Miranda closed her eyes. She was trembling all over, visibly shaking as she recognised what Ben wasn’t telling—that he, in saving Ralph, had been equally at risk.

‘Miranda.’ His voice sharpened with anxiety, as he came towards her, demanding roughly, ‘What is it? What’s wrong?’

He had reached her, was touching her before she could evade him, the sensation of his fingers on her arm, even with the thickness of her shirt between them, making her feel so vulnerable that she tensed immediately and tried to pull back, her face empty of all colour, its pallor heightened by its coating of dust.

‘You’ve been crying.’

The husky comment made her focus on him, her eyes dark and frantic.

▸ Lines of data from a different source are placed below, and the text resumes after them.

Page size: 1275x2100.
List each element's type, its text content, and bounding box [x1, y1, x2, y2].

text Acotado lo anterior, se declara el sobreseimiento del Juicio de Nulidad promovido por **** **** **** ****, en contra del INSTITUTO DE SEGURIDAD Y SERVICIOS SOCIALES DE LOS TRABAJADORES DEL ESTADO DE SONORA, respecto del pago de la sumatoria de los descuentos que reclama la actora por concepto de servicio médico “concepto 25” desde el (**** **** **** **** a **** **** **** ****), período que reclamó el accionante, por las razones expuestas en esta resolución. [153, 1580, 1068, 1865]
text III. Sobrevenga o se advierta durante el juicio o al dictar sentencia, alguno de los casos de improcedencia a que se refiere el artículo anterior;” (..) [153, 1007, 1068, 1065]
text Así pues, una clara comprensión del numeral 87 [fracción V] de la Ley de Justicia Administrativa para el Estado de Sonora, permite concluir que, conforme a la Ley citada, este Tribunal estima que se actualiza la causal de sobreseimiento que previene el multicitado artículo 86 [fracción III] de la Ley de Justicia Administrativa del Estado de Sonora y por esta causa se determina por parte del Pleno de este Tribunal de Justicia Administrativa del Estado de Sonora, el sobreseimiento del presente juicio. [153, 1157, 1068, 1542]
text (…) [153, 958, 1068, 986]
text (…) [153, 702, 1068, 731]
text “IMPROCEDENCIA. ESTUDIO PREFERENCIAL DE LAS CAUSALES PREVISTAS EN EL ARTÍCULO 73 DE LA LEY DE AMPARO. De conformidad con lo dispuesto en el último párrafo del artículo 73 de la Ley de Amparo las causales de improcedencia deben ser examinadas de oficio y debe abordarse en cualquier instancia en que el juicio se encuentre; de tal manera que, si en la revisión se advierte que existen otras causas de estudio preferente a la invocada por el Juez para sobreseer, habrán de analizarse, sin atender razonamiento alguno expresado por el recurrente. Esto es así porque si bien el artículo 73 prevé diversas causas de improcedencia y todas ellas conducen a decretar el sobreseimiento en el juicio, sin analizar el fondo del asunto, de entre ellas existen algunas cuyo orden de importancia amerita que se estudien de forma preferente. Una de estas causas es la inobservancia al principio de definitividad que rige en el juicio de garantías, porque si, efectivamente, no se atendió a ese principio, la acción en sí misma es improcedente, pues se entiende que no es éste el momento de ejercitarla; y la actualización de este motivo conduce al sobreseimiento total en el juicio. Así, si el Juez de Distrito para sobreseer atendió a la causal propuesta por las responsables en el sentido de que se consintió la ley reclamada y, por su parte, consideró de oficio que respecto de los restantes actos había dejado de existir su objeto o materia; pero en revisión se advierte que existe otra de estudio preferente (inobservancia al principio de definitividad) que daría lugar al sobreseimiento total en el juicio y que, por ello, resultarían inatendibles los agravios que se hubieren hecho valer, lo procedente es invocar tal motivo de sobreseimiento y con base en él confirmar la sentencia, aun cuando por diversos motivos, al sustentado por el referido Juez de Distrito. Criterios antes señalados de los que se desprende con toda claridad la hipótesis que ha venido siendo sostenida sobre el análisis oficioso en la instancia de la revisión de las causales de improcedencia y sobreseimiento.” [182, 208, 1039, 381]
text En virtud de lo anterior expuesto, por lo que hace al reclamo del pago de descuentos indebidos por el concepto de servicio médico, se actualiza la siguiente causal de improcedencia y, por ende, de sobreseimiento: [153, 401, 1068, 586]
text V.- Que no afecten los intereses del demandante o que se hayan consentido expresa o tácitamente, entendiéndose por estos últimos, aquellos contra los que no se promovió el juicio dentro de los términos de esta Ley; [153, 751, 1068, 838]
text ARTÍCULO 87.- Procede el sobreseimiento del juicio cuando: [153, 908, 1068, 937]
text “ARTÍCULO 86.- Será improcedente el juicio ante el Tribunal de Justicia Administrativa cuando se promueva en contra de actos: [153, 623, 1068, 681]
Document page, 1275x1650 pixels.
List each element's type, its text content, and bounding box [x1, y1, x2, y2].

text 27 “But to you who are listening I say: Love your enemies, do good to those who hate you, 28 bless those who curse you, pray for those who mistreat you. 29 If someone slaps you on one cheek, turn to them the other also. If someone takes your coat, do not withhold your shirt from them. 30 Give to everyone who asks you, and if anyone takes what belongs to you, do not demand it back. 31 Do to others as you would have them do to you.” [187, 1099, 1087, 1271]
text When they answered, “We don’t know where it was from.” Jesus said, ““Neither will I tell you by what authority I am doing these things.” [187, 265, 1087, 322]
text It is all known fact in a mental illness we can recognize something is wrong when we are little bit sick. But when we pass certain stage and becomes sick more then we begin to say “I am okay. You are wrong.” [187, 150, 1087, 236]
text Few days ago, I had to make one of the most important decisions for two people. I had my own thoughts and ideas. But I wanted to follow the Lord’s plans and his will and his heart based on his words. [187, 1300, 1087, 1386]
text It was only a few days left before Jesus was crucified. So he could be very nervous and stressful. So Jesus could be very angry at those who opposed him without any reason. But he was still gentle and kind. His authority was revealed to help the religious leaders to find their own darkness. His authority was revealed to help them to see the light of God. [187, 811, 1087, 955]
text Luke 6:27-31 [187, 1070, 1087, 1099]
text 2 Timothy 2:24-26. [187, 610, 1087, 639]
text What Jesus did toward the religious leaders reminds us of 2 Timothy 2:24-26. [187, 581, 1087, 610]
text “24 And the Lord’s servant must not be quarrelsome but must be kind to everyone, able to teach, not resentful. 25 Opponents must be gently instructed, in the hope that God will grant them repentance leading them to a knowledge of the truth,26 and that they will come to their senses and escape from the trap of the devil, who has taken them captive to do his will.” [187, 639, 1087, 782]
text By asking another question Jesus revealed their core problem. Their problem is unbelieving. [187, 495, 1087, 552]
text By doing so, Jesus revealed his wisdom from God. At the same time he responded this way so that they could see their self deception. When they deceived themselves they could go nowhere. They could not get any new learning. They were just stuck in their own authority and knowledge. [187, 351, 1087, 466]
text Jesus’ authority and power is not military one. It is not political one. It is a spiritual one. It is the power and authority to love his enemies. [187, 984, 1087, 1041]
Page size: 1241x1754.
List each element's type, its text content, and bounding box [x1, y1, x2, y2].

‘I told you; I thought you’d been hurt,’ she repeated dully.

She was still holding his jacket and, as though she suddenly realised how betraying her behaviour was, she opened her fingers and dropped it.

Ben stared down at her for a few seconds and then bent to pick it up.

She started to tremble again, even more violently than before.

‘Miranda.’ His voice was heavy and sombre and a knife-like pain sliced through her. He had guessed the truth she was trying to conceal. He was going to confront her with it; she couldn’t endure that… couldn’t endure his compassion, his pity…

‘No.’ She tore herself free of him, almost flinging herself down the stairs and darting out of the building, much to the surprise of the small crowd still gathered there.

When she got back to the office, Liz was waiting for her, her face creased with concern.

‘Miranda.’

‘I don’t want to talk about it,’ she told her tightly.

She walked into her own office and closed the door, walking unsteadily over to her desk and sitting down in her chair.

She was shaking again, even more than before. She was crying as well, she realised, as she felt the wetness on her skin and the shudders that tore at her chest and hurt her throat.

Putting her head down on her desk she gave in to her emotions and wept.

When she heard her office door open, she didn’t bother to lift her head. Her tears had exhausted her. Drained her. She had no energy, no will, no ability to do anything.

‘It’s no good, Liz,’ she said in a low, exhausted voice. ‘I can’t help it, I love Ben Frobisher and it’s never going to get any better… never ever going to go away.’

‘I’m very glad to hear it.’

‘Ben!’

She lifted her head, her lips framing his name, but no sound emerged as shock held her in its grip.